_Information given:_
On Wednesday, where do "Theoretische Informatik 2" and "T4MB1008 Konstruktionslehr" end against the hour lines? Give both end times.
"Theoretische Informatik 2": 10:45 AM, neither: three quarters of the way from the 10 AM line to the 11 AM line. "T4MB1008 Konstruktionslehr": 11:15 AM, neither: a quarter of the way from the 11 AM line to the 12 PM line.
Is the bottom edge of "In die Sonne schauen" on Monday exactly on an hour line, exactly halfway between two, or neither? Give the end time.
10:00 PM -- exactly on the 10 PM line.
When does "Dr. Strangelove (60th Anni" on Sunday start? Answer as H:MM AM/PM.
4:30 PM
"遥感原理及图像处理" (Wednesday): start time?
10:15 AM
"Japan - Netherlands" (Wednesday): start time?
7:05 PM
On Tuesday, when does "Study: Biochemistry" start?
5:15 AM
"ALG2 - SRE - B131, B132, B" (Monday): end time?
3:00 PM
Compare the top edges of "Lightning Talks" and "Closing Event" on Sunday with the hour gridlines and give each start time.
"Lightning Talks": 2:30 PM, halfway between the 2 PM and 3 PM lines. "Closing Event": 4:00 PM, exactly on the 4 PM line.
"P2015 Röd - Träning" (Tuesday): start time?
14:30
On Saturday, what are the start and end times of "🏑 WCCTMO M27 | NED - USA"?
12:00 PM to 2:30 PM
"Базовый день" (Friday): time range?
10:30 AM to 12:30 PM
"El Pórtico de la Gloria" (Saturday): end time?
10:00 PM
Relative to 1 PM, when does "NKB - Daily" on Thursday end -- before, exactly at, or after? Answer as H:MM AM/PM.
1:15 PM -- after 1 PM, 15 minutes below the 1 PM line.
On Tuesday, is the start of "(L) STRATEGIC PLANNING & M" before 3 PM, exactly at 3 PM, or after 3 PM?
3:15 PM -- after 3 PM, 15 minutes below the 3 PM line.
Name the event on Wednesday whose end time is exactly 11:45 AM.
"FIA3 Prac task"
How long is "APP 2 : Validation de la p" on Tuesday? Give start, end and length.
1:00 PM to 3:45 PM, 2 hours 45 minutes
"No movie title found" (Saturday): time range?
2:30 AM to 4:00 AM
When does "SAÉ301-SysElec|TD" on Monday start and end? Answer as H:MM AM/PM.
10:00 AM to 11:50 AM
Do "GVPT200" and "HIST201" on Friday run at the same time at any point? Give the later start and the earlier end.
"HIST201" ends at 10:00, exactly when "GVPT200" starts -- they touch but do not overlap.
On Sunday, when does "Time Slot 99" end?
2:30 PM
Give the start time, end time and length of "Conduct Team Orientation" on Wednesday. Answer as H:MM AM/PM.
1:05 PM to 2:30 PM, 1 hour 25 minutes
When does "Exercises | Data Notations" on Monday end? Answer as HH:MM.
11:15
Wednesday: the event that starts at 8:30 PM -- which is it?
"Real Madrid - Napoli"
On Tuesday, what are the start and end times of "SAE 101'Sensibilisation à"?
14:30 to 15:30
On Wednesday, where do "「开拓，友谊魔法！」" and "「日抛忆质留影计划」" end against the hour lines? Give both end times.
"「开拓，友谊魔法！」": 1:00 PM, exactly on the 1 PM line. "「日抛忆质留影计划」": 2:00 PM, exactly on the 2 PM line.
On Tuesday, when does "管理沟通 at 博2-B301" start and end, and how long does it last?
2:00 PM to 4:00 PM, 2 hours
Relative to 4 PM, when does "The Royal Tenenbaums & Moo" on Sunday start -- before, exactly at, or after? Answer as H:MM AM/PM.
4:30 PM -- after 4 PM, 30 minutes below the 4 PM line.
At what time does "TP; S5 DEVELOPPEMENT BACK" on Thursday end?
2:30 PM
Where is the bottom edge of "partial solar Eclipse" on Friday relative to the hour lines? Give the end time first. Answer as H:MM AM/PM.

_Set task:_
Update the lines of the listing starting with the line containing "does it last?" and going on through the end of the listing, replacing "Sunday" with "Saturday" and leaving everything else unchanged.

_Written answer:_
On Tuesday, when does "管理沟通 at 博2-B301" start and end, and how long does it last?
2:00 PM to 4:00 PM, 2 hours
Relative to 4 PM, when does "The Royal Tenenbaums & Moo" on Saturday start -- before, exactly at, or after? Answer as H:MM AM/PM.
4:30 PM -- after 4 PM, 30 minutes below the 4 PM line.
At what time does "TP; S5 DEVELOPPEMENT BACK" on Thursday end?
2:30 PM
Where is the bottom edge of "partial solar Eclipse" on Friday relative to the hour lines? Give the end time first. Answer as H:MM AM/PM.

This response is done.